[REQUIRED ACTIONS]:
1. In the statement of beliefs below, what is said to constitute indispensable evidence of saving grace?
2. Decide whether each statement agrees with the statement of beliefs below, answering yes or no and quoting the words that settle it: (a) The Holy Spirit is sent by the Father alone. (b) Believers should withdraw into seclusion from the world. (c) The kingdom of God is already present but not fully realized.

[SOURCE PASSAGE]:
****************

The Justification of Sinners We believe that Christ, by his obedience and death, fully discharged the debt of all those who are justified. By his sacrifice, he bore in our stead the punishment due us for our sins, making a proper, real, and full satisfaction to God’s justice on our behalf. By his perfect obedience he satisfied the just demands of God on our behalf, since by faith alone that perfect obedience is credited to all who trust in Christ alone for their acceptance with God. Inasmuch as Christ was given by the Father for us, and his obedience and punishment were accepted in place of our own, freely and not for anything in us, this justification is solely of free grace, in order that both the exact justice and the rich grace of God might be glorified in the justification of sinners. We believe that a zeal for personal and public obedience flows from this free justification.
The Power of the Holy Spirit We believe that this salvation, attested in all Scripture and secured by Jesus Christ, is applied to his people by the Holy Spirit. Sent by the Father and the Son, the Holy Spirit glorifies the Lord Jesus Christ, and, as the “other” Paraclete, is present with and in believers. He convicts the world of sin, righteousness, and judgment, and by his powerful and mysterious work regenerates spiritually dead sinners, awakening them to repentance and faith, baptizing them into union with the Lord Jesus, such that they are justified before God by grace alone through faith alone in Jesus Christ alone. By the Spirit’s agency, believers are renewed, sanctified, and adopted into God’s family; they participate in the divine nature and receive his sovereignly distributed gifts. The Holy Spirit is himself the down payment of the promised inheritance, and in this age indwells, guides, instructs, equips, revives, and empowers believers for Christ-like living and service.
The Kingdom of God We believe that those who have been saved by the grace of God through union with Christ by faith and through regeneration by the Holy Spirit enter the kingdom of God and delight in the blessings of the new covenant: the forgiveness of sins, the inward transformation that awakens a desire to glorify, trust, and obey God, and the prospect of the glory yet to be revealed. Good works constitute indispensable evidence of saving grace. Living as salt in a world that is decaying and light in a world that is dark, believers should neither withdraw into seclusion from the world, nor become indistinguishable from it: rather, we are to do good to the city, for all the glory and honor of the nations is to be offered up to the living God. Recognizing whose created order this is, and because we are citizens of God’s kingdom, we are to love our neighbors as ourselves, doing good to all, especially to those who belong to the household of God. The kingdom of God, already present but not fully realized, is the exercise of God’s sovereignty in the world toward the eventual redemption of all creation. The kingdom of God is an invasive power that plunders Satan’s dark kingdom and regenerates and renovates through repentance and faith the lives of individuals rescued from that kingdom. It therefore inevitably establishes a new community of human life together under God.

****************

[DATASET EXTRACT]:
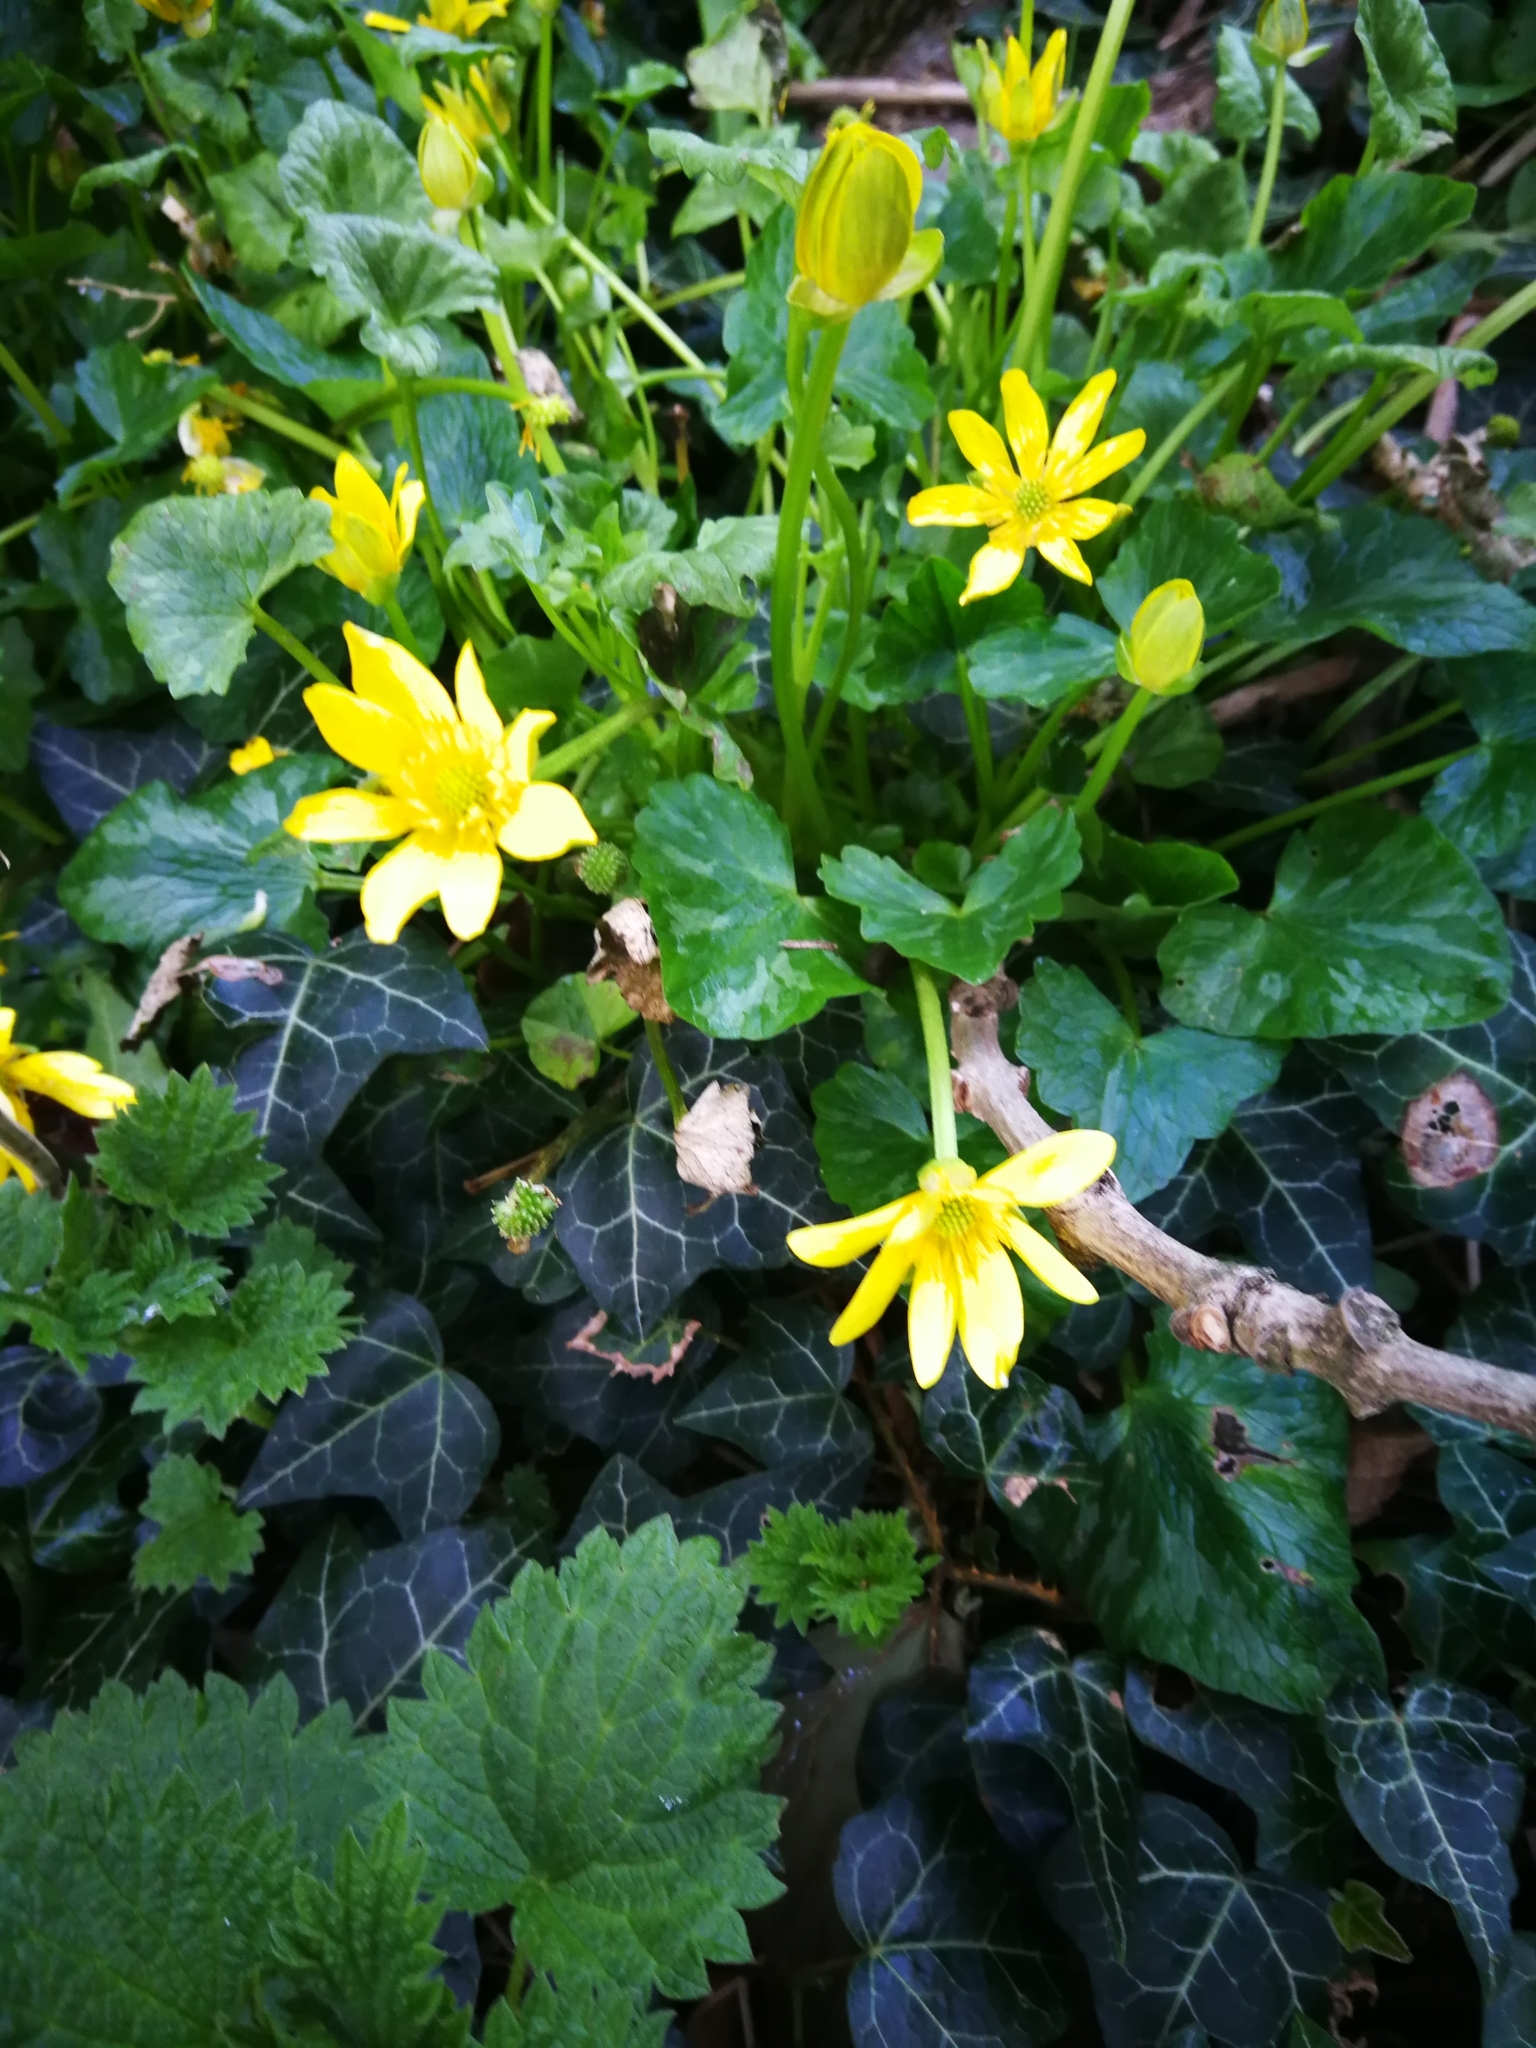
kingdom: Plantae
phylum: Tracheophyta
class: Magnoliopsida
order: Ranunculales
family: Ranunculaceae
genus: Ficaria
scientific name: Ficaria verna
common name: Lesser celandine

****************

[WORKED SOLUTIONS]:
1. Good works.

2.
(a) No: "Sent by the Father and the Son"
(b) No: "believers should neither withdraw into seclusion from the world, nor become indistinguishable from it"
(c) Yes: "The kingdom of God, already present but not fully realized"